━━━ DATASET CONTENT ━━━

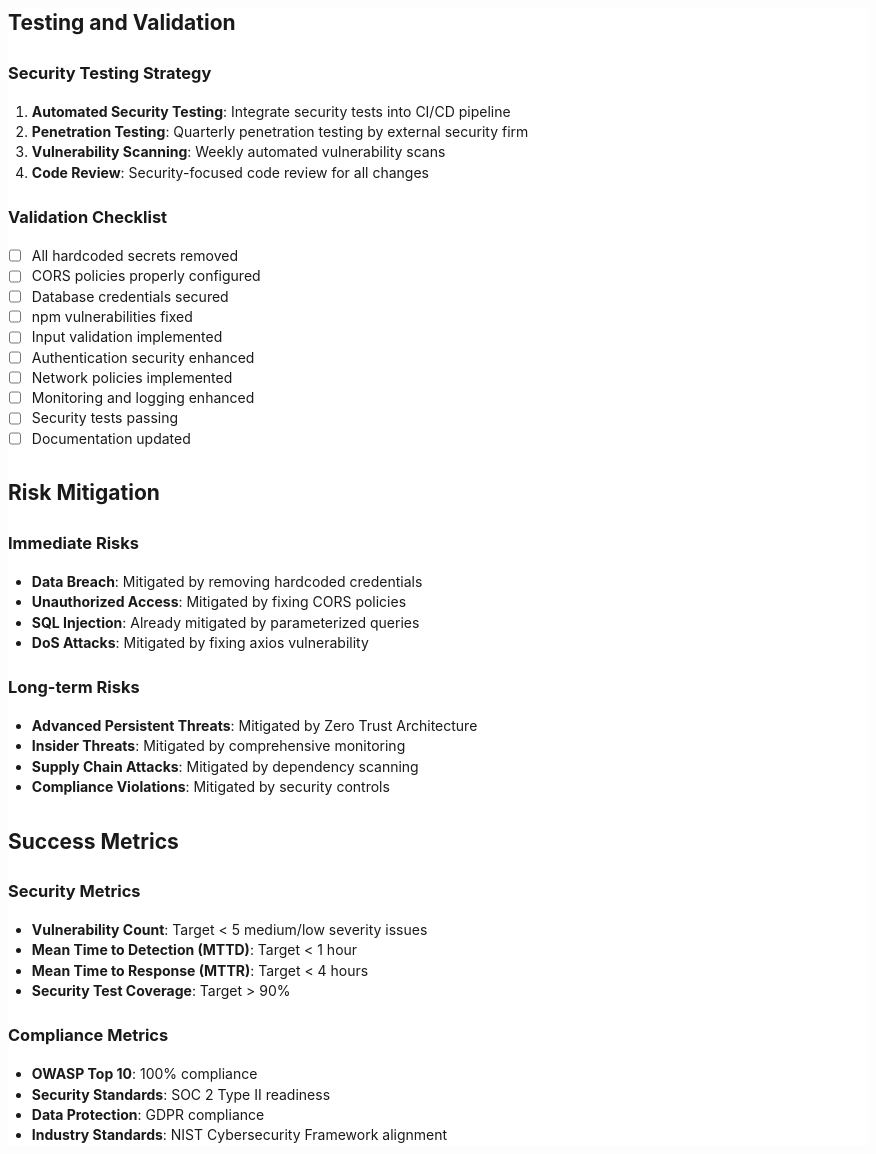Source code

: ## Testing and Validation

### Security Testing Strategy
1. **Automated Security Testing**: Integrate security tests into CI/CD pipeline
2. **Penetration Testing**: Quarterly penetration testing by external security firm
3. **Vulnerability Scanning**: Weekly automated vulnerability scans
4. **Code Review**: Security-focused code review for all changes

### Validation Checklist
- [ ] All hardcoded secrets removed
- [ ] CORS policies properly configured
- [ ] Database credentials secured
- [ ] npm vulnerabilities fixed
- [ ] Input validation implemented
- [ ] Authentication security enhanced
- [ ] Network policies implemented
- [ ] Monitoring and logging enhanced
- [ ] Security tests passing
- [ ] Documentation updated

## Risk Mitigation

### Immediate Risks
- **Data Breach**: Mitigated by removing hardcoded credentials
- **Unauthorized Access**: Mitigated by fixing CORS policies
- **SQL Injection**: Already mitigated by parameterized queries
- **DoS Attacks**: Mitigated by fixing axios vulnerability

### Long-term Risks
- **Advanced Persistent Threats**: Mitigated by Zero Trust Architecture
- **Insider Threats**: Mitigated by comprehensive monitoring
- **Supply Chain Attacks**: Mitigated by dependency scanning
- **Compliance Violations**: Mitigated by security controls

## Success Metrics

### Security Metrics
- **Vulnerability Count**: Target < 5 medium/low severity issues
- **Mean Time to Detection (MTTD)**: Target < 1 hour
- **Mean Time to Response (MTTR)**: Target < 4 hours
- **Security Test Coverage**: Target > 90%

### Compliance Metrics
- **OWASP Top 10**: 100% compliance
- **Security Standards**: SOC 2 Type II readiness
- **Data Protection**: GDPR compliance
- **Industry Standards**: NIST Cybersecurity Framework alignment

━━━

▶ TASK TO COMPLETE:
Reproduce the stretch from the line containing "### Validation Checklist" through the line containing "- **Security Test Coverage**: Target > 90%", replacing "Target" with "Goal" and leaving everything else unchanged.

▶ RESULT:
### Validation Checklist
- [ ] All hardcoded secrets removed
- [ ] CORS policies properly configured
- [ ] Database credentials secured
- [ ] npm vulnerabilities fixed
- [ ] Input validation implemented
- [ ] Authentication security enhanced
- [ ] Network policies implemented
- [ ] Monitoring and logging enhanced
- [ ] Security tests passing
- [ ] Documentation updated

## Risk Mitigation

### Immediate Risks
- **Data Breach**: Mitigated by removing hardcoded credentials
- **Unauthorized Access**: Mitigated by fixing CORS policies
- **SQL Injection**: Already mitigated by parameterized queries
- **DoS Attacks**: Mitigated by fixing axios vulnerability

### Long-term Risks
- **Advanced Persistent Threats**: Mitigated by Zero Trust Architecture
- **Insider Threats**: Mitigated by comprehensive monitoring
- **Supply Chain Attacks**: Mitigated by dependency scanning
- **Compliance Violations**: Mitigated by security controls

## Success Metrics

### Security Metrics
- **Vulnerability Count**: Goal < 5 medium/low severity issues
- **Mean Time to Detection (MTTD)**: Goal < 1 hour
- **Mean Time to Response (MTTR)**: Goal < 4 hours
- **Security Test Coverage**: Goal > 90%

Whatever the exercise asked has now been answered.